§ **ACTION ITEM**
Each record must be repeated exactly. None may be dropped.

◆ ◆ ◆ ◆ ◆ ◆ ◆

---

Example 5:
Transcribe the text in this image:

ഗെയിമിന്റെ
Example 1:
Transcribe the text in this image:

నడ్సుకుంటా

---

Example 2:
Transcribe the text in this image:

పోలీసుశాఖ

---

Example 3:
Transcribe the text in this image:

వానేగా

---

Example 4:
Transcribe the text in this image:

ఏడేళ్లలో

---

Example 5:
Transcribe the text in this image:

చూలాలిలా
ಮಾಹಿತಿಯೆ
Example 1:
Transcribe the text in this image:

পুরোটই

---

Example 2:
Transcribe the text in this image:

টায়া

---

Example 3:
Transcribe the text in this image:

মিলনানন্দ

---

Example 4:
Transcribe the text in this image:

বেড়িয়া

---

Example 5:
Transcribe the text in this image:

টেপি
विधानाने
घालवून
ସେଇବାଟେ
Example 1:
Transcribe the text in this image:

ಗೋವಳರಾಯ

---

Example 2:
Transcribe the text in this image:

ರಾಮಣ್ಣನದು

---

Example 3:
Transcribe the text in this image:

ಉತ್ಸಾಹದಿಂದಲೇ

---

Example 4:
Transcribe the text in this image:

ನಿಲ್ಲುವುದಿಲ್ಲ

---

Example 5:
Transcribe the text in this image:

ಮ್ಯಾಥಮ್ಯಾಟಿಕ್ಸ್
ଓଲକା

◆ ◆ ◆ ◆ ◆ ◆ ◆

§ **ANSWER SPACE**
---

Example 5:
Transcribe the text in this image:

ഗെയിമിന്റെ
Example 1:
Transcribe the text in this image:

నడ్సుకుంటా

---

Example 2:
Transcribe the text in this image:

పోలీసుశాఖ

---

Example 3:
Transcribe the text in this image:

వానేగా

---

Example 4:
Transcribe the text in this image:

ఏడేళ్లలో

---

Example 5:
Transcribe the text in this image:

చూలాలిలా
ಮಾಹಿತಿಯೆ
Example 1:
Transcribe the text in this image:

পুরোটই

---

Example 2:
Transcribe the text in this image:

টায়া

---

Example 3:
Transcribe the text in this image:

মিলনানন্দ

---

Example 4:
Transcribe the text in this image:

বেড়িয়া

---

Example 5:
Transcribe the text in this image:

টেপি
विधानाने
घालवून
ସେଇବାଟେ
Example 1:
Transcribe the text in this image:

ಗೋವಳರಾಯ

---

Example 2:
Transcribe the text in this image:

ರಾಮಣ್ಣನದು

---

Example 3:
Transcribe the text in this image:

ಉತ್ಸಾಹದಿಂದಲೇ

---

Example 4:
Transcribe the text in this image:

ನಿಲ್ಲುವುದಿಲ್ಲ

---

Example 5:
Transcribe the text in this image:

ಮ್ಯಾಥಮ್ಯಾಟಿಕ್ಸ್
ଓଲକା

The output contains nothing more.